(EXCERPT begins)

Jeidy always dreamed of running her own farm

April 4, 2019

In Honduras, it’s usually men who own land and manage crop sales. But Jeidy always dreamed of running her own farm. She loved growing food, and she wanted to earn her own income. But she wasn’t sure how.

Photo: Kath Clark/SeedChange

Jeidy Marilú Domínguez Morales grew up on her parent’s small farm in Campanario Dos, a small rural community in the mountainous region of Intibucá, Honduras. She loved spending time among the crops, and dreamed of the day she could become a farmer as well.

Yet Jeidy also wanted a better life, and she wanted to be self-reliant.

Farming seemed like an unlikely avenue for her to achieve that. First, because farming in a steep and isolated community like Campanario Dos is difficult. Unlike the low-lying lands occupied by large-scale commercial farming operations, the farmers here have to contend with a thin layer of soil on rocky slopes, with limited road access to cities.

(EXCERPT ends)
(EXCERPTED RECORDS begins)

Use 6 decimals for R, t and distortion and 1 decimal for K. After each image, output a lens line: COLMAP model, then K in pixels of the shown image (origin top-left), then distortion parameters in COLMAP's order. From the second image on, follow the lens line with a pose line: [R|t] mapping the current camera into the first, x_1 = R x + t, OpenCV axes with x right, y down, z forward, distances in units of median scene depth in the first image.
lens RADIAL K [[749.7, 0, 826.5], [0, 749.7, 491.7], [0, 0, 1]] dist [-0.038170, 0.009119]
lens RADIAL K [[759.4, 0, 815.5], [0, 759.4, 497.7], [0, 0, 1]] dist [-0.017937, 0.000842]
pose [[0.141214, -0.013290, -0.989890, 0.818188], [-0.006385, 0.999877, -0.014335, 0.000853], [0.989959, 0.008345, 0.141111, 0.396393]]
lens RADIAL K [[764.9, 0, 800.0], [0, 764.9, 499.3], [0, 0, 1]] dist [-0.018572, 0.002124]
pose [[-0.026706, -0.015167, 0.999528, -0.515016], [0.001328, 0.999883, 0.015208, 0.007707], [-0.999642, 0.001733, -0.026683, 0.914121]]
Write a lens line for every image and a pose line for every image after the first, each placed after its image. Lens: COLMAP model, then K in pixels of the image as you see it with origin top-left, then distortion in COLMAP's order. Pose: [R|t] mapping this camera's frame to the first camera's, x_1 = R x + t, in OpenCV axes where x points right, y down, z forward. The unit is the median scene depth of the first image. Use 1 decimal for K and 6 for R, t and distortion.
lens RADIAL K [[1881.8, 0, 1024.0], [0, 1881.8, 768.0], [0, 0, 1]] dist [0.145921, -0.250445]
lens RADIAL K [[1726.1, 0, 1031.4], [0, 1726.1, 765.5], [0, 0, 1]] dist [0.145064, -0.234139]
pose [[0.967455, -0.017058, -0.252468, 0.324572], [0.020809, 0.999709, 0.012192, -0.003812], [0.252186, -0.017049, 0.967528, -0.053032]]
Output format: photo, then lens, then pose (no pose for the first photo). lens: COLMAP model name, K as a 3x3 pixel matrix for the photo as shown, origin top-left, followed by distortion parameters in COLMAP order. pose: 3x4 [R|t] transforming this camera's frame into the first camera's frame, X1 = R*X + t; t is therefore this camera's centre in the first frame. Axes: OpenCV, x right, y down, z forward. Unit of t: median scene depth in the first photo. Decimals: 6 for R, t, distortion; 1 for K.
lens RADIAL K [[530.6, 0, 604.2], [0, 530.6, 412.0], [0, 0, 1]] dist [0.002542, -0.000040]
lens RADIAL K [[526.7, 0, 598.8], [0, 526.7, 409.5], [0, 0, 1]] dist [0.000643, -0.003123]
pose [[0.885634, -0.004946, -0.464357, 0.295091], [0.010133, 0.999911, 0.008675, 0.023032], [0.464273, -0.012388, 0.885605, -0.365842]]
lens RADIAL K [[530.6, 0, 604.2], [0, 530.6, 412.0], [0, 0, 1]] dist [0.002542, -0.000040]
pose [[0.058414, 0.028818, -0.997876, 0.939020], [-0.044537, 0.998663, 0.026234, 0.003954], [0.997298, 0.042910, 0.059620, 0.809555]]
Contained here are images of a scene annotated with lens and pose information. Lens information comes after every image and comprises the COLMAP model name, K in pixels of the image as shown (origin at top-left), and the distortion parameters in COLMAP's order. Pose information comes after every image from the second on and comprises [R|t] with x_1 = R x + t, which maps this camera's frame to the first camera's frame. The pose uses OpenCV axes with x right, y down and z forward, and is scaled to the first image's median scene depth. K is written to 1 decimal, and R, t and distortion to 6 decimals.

(EXCERPTED RECORDS ends)

PROBLEM TO SOLVE —
Extend the story about Jeidy and her hope of running a farm, starting right after its last sentence.

RESPONSE TO THE TASK —
Secondly, because Jeidy faced additional barriers as a woman. In Honduras, it’s traditionally men who own the land and manage crop sales. Women like Jeidy’s mother do much of the farm work, tending to crops and livestock in between their other household and caregiving tasks. But men are the decision-makers. They are the ones responsible for managing the business side of farming. As a result, training opportunities and membership in farmers’ crop marketing groups tend to be offered to young men only.

There was a time when Jeidy thought she couldn’t overcome these barriers.

“I was going to go to the United States or to Spain. I was going to leave the country because I couldn’t find any opportunities.”

Then one day, she met Victoria Aguirre, a graduate of our local partner organization’s sustainable coffee production training and a leader of a local rural women’s farming group supported by SeedChange.

Victoria had successfully added shade-grown coffee bushes to the maize, bean and other crops she grew on her small farm to feed her large family. She had also recently become the first woman to win the top prize at her region’s annual cupping fair, an event judged by a panel of international coffee experts.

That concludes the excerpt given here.